The dozen eggs that used to cost 60 cents are now $3.85. A loaf of bread? It’s gone from 98 cents to $3.

And so the Klondike trudges on in Henderson’s industrial corridor, providing a lesson in economic realities along with 99-cent breakfasts.

But the Klondike’s customers are still paying basement prices.

There’s the breakfast special and the 99-cent burger with steak fries. That’s hard to beat in Las Vegas, where the recent loss of the Golden Gate’s 99-cent shrimp cocktail has been mourned in the way most places lament the demise of historic buildings. (Though the old price is still offered to players club members.)

The good deals are coming at a price for Woodrum and his family, who run the place with old carpets and down-home atmosphere. Woodrum figures that with every meal special he sells, he’s losing a buck.

Two years ago the tiny casino grossed $7.5 million. This year it will be lucky to take in $5 million.

The slump — or maybe just the passing of the era of small casinos — has forced the Woodrum family to pour $1 million into the business just to keep it afloat.

Mike runs the joint. But it’s his father, John, who owns the casino, with all of 300 machines and eight tables.
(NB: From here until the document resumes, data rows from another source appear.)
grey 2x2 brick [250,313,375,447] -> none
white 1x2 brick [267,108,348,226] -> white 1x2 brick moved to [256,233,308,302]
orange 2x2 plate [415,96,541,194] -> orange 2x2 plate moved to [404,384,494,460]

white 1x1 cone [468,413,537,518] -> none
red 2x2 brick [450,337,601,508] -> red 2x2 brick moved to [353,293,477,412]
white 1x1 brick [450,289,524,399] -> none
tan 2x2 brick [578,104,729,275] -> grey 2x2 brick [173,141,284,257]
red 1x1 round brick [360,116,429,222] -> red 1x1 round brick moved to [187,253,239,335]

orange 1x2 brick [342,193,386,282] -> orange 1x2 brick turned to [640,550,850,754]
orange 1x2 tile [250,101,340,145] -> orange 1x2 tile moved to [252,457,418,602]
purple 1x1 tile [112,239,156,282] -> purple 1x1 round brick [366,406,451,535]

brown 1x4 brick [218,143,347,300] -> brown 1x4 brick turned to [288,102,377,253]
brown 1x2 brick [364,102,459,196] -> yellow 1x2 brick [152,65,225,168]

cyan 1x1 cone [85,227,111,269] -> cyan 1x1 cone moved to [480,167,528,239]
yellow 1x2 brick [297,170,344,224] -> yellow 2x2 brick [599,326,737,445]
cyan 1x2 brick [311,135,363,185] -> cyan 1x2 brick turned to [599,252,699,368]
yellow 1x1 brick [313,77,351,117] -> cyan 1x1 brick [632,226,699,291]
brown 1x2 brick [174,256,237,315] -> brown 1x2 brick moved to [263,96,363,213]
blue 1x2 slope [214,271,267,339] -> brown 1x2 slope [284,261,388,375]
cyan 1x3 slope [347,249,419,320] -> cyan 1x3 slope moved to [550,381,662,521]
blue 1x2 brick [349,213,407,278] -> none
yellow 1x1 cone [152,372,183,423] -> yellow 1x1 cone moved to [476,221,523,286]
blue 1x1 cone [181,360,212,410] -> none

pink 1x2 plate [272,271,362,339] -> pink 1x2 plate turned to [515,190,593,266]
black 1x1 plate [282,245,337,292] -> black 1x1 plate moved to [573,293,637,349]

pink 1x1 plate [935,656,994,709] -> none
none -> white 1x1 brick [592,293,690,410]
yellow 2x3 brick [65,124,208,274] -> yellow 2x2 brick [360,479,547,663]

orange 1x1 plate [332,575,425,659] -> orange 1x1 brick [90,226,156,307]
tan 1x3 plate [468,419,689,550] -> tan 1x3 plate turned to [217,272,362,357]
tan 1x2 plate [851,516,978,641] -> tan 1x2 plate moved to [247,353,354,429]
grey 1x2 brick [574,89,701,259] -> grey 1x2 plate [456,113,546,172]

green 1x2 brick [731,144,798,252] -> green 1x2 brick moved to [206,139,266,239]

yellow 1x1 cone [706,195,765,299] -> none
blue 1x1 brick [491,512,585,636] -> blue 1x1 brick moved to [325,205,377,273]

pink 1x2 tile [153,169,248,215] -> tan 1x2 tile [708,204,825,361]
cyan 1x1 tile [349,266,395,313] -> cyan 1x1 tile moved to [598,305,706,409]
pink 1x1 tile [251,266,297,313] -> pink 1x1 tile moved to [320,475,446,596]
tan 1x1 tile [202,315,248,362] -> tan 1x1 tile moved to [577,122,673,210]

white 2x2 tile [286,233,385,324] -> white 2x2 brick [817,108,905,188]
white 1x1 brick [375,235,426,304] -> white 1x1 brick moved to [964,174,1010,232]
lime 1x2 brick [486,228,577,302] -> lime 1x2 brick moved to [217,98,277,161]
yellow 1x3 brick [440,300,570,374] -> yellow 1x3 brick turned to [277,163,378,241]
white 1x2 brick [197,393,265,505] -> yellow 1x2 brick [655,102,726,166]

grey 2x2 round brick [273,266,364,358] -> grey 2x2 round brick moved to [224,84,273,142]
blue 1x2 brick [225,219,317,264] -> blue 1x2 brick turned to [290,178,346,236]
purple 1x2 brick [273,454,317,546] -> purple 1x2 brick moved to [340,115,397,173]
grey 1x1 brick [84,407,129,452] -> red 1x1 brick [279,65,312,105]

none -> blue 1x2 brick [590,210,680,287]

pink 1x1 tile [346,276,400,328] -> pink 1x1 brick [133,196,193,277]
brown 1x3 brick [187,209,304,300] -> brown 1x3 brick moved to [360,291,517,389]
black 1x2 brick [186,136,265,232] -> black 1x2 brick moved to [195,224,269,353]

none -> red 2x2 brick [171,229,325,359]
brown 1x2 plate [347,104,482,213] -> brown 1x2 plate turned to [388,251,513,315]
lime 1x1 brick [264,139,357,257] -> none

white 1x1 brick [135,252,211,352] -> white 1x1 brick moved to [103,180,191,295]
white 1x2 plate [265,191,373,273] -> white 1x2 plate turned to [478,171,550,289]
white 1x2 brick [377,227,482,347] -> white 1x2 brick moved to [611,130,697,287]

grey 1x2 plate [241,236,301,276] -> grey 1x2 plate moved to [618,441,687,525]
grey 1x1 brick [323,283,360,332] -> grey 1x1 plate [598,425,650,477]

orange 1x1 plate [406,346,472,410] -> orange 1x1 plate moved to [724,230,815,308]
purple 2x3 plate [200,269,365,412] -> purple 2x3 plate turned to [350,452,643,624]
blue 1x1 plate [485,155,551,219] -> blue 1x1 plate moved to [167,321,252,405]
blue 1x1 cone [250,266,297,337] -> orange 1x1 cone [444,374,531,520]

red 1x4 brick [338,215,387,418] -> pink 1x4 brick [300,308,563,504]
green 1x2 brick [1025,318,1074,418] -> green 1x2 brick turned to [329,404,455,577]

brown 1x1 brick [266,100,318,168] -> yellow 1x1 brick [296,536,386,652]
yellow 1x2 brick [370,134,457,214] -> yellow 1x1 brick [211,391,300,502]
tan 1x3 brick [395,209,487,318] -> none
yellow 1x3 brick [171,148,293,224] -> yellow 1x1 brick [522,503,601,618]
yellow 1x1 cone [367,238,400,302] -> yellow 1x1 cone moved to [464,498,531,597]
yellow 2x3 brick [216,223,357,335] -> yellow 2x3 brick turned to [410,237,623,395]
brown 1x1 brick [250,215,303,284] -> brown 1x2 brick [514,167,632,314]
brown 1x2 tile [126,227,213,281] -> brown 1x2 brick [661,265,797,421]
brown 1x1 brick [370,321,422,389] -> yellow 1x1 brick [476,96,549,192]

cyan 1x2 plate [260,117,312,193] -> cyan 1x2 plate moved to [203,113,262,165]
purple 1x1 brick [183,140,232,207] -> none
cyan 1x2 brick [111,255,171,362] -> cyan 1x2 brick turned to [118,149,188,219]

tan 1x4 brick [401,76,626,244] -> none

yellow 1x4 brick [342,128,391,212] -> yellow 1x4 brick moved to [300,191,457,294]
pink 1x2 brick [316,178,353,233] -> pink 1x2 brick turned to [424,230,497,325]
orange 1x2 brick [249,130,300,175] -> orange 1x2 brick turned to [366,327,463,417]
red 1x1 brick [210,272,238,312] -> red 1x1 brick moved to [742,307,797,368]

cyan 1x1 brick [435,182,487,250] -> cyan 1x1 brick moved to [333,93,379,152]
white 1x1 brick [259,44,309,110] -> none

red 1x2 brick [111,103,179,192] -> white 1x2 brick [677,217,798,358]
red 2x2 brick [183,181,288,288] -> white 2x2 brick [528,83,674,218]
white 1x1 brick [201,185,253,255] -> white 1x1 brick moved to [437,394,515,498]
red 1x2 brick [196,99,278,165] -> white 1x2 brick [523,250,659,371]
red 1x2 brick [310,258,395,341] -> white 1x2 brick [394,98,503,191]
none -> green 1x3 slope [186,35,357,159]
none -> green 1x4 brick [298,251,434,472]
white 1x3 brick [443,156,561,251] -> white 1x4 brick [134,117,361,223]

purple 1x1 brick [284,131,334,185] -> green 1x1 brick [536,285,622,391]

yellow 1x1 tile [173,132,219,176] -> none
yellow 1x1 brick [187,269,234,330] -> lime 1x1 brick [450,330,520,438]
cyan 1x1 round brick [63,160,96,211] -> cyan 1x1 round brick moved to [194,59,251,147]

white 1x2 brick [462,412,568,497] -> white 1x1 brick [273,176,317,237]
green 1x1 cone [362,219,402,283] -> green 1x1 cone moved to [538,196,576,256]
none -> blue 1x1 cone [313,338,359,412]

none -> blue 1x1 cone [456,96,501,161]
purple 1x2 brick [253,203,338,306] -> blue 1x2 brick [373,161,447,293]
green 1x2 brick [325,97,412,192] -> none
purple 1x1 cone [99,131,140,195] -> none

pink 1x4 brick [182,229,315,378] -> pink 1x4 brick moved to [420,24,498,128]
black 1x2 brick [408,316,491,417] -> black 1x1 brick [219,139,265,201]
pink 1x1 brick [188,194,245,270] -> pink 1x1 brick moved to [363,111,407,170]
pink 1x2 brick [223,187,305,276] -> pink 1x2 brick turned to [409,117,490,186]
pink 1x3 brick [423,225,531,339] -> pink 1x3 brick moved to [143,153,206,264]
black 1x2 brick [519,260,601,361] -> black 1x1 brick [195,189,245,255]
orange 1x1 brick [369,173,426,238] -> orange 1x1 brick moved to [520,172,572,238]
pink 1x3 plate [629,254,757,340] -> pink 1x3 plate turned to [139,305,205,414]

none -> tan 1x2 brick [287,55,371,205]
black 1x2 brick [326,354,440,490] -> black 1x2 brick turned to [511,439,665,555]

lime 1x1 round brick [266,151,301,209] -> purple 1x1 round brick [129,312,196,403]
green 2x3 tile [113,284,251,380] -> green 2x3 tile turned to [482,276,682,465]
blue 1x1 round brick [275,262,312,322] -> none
He’s the guy who ran the 153-room Klondike Inn on the Strip for 31 years before it closed in 2006.

The family is feeling the economic pinch in various ways, though they’re still driving luxury cars and living in upscale communities. And they sold their Strip property, 5.2 acres, for $24 million to Royal Palm Las Vegas, keeping a small stake in a future major casino project.

But Mike Woodrum, 36, says his wife has curtailed her shopping trips and ordering out has become a special treat.

“Sure, we’re feeling it,” he says. “We all have.”

The Klondike might not be that special in most people’s eyes — just another place on another corner in the saturated market. It doesn’t have any crazy promotions, rock concerts or a ladies night.

The Woodrums keep it simple. They know the regulars on a first-name basis — the garbage men from the nearby transfer station and the bartenders coming off long nights.

“It’s like ‘Cheers’ all over again,” John Woodrum, 69, says. “People can just be themselves.”

It’s easy to let your inner self show when a bucket of six beers runs $9. Mike regrets to inform the public that price will probably go up a couple of dollars in the next week or so.

For all the struggles, it will be almost impossible for the Woodrums to go broke as long as they own the property.

The Klondike’s 2.3 acres sit on the cusp of the future and the edge of the past.

It keeps the Vegas tradition of cheap eats, loose slots and easy gambling alive — $2 blackjack, 10-cent roulette spins. Well, that’s a little deceiving, because you must have five chips in play.

Across from the Klondike on Sunset Road, the Alystra has been shuttered for nearly a decade and was recently torched. Across Boulder Highway is the abandoned Roadhouse Casino.

Though that’s today’s reality, there are plans for Boulder Highway, the hard-luck road leading from downtown Las Vegas, past pawn shops, strip clubs and used car dealers, and into the heart of Henderson.

A faster bus route is planned for the next five years, and everyone hopes it will deliver people to a reborn retail corridor in Henderson.

More competition is coming this year when the Eastside Cannery opens on the lot that used to be Nevada Palace.

In a decade, the Woodrums acknowledge, there probably won’t be a Klondike. When the right offer comes they’ll sell. The property is worth millions of dollars for the simple reason that it’s zoned for gaming.

Just as the father and son chat about the future and what will eventually come, an announcement says a customer won $20 in the bi-hourly giveaway.

“We keep giving that money away,” John Woodrum says, waiting for the 99-cent burger he just ordered. “Hopefully they give it right back.”